- [Goal of the exercise]:
In the data below, find the line with "roll_deg: -0.5" and the line with "focal_mm: 30", then restate both and every line between them exactly, minus the pictures.

- [Available data]:

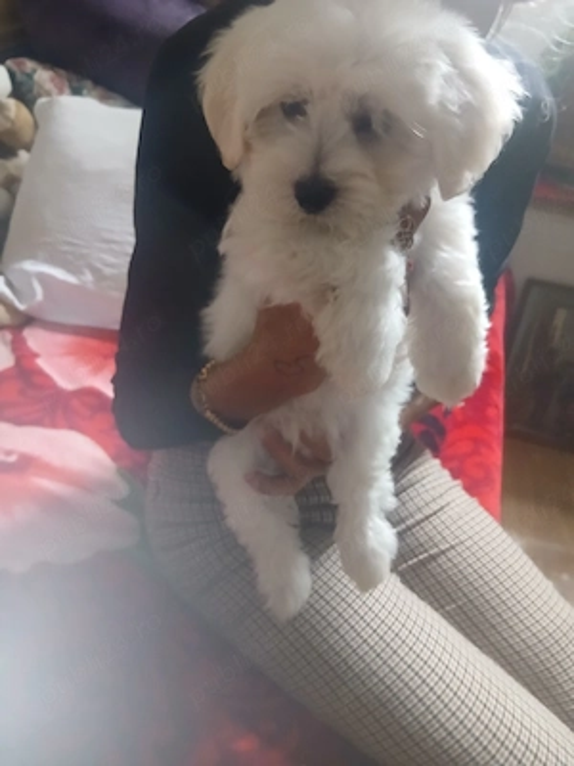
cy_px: 383
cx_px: 287
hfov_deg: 53.1
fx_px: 575
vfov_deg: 67.3
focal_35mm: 26
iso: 500
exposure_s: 1/25.1
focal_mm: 3.98
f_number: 1.8
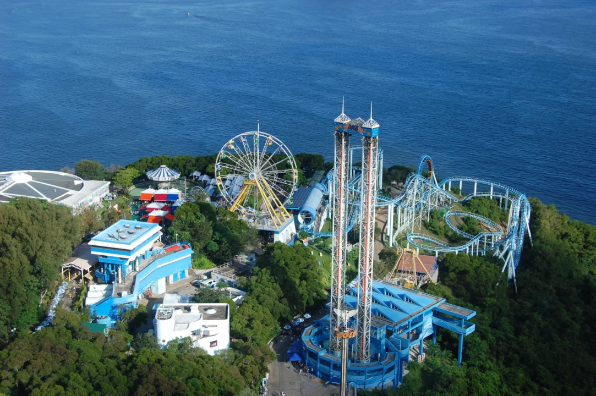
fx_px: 943
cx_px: 298
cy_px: 198
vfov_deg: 23.7
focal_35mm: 57
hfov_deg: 35.1
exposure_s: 1/320
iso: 200
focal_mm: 38
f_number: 9
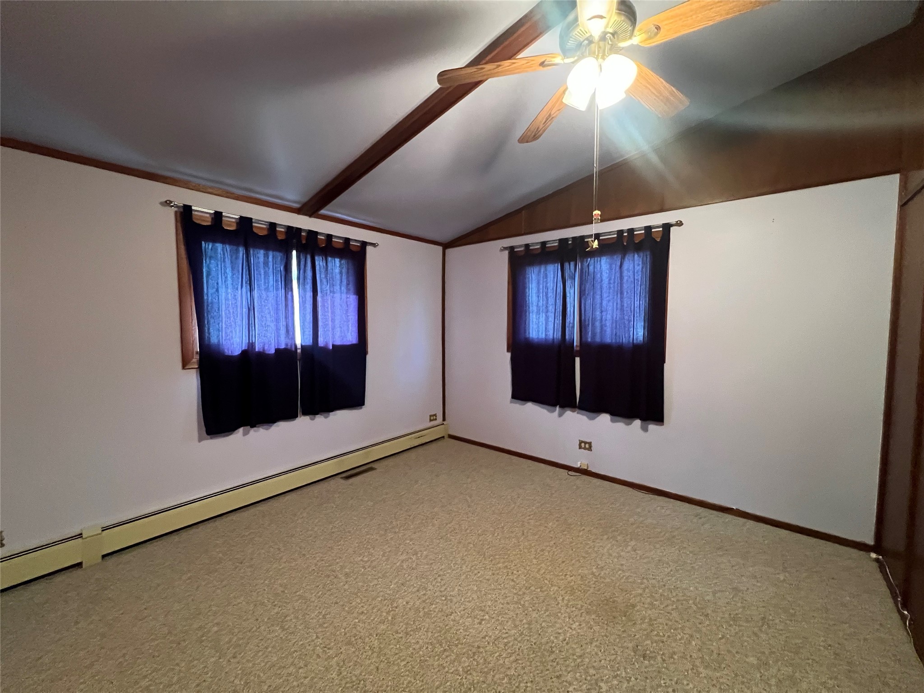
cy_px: 346
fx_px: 347
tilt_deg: -3.8
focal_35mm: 13
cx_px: 462
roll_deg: -0.5
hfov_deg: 106.2
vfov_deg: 89.9
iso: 800
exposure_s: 1/60
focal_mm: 1.57
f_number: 1.8
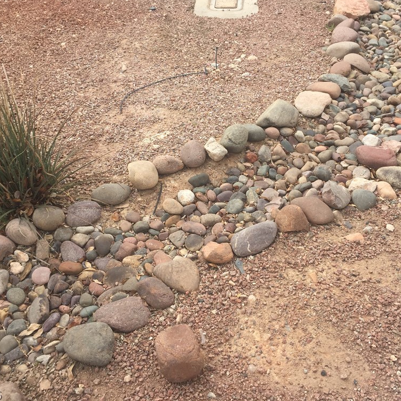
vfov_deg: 47.2
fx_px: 459
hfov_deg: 47.2
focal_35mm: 35
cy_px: 198
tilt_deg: -43.1
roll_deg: -0.2
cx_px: 217
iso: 32
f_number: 2.2
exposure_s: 1/824
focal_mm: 4.15
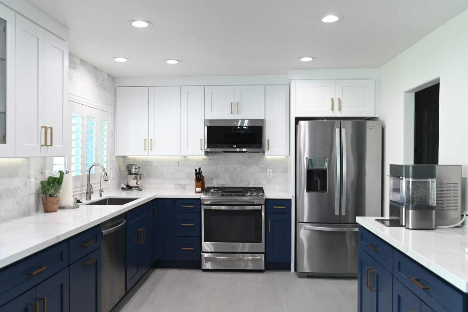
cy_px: 159
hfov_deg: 60.3
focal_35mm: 31
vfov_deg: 42.3
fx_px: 403
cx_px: 227
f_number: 4
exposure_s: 1/160
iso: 1000
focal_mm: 30
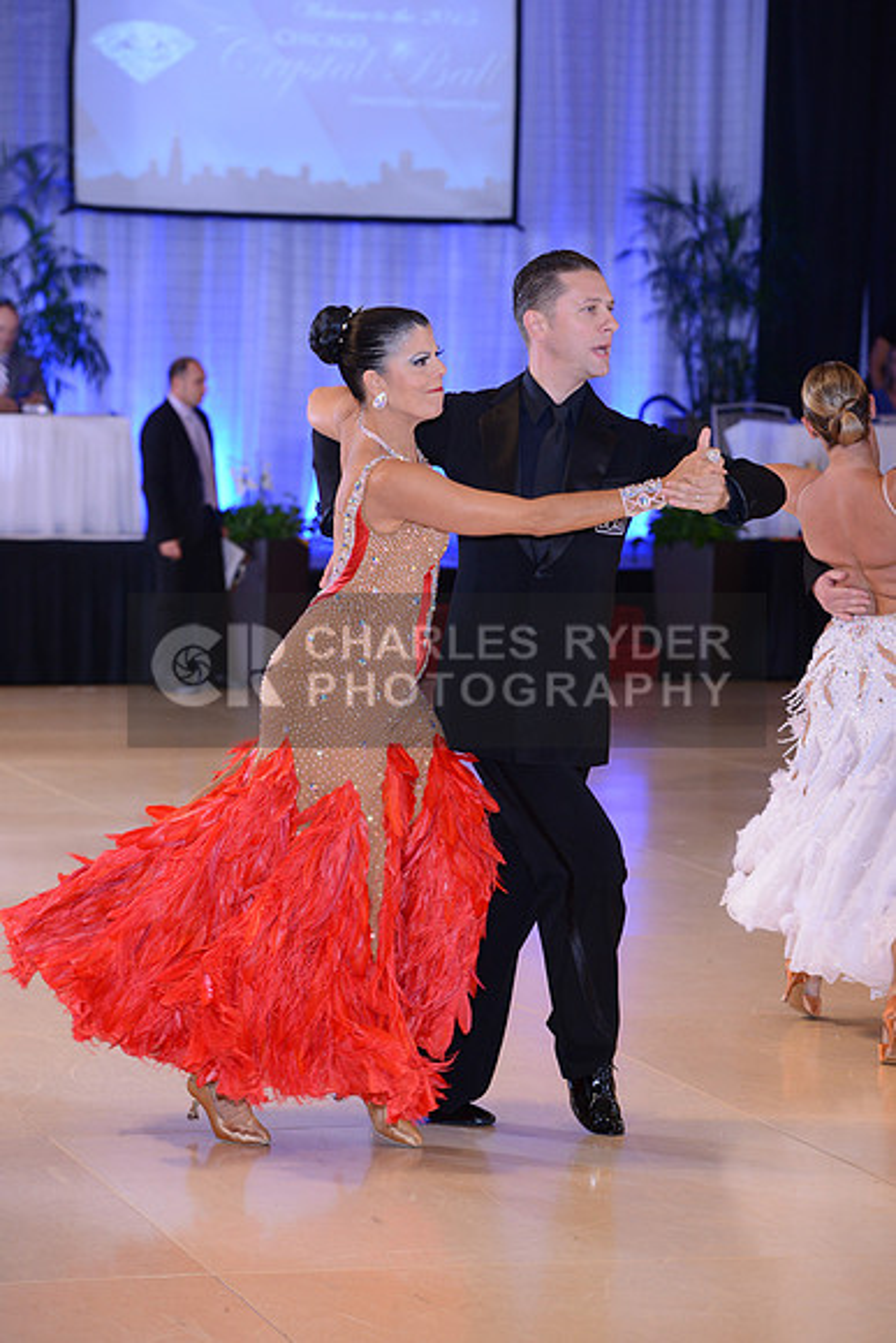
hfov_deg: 11.0
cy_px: 672
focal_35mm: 125
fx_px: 4664
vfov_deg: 16.4
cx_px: 448
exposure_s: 1/250
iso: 1250
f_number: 5.6
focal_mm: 125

- [Solution for this problem]:
roll_deg: -0.5
hfov_deg: 106.2
vfov_deg: 89.9
iso: 800
exposure_s: 1/60
focal_mm: 1.57
f_number: 1.8
vfov_deg: 47.2
fx_px: 459
hfov_deg: 47.2
focal_35mm: 35
cy_px: 198
tilt_deg: -43.1
roll_deg: -0.2
cx_px: 217
iso: 32
f_number: 2.2
exposure_s: 1/824
focal_mm: 4.15
cy_px: 159
hfov_deg: 60.3
focal_35mm: 31
vfov_deg: 42.3
fx_px: 403
cx_px: 227
f_number: 4
exposure_s: 1/160
iso: 1000
focal_mm: 30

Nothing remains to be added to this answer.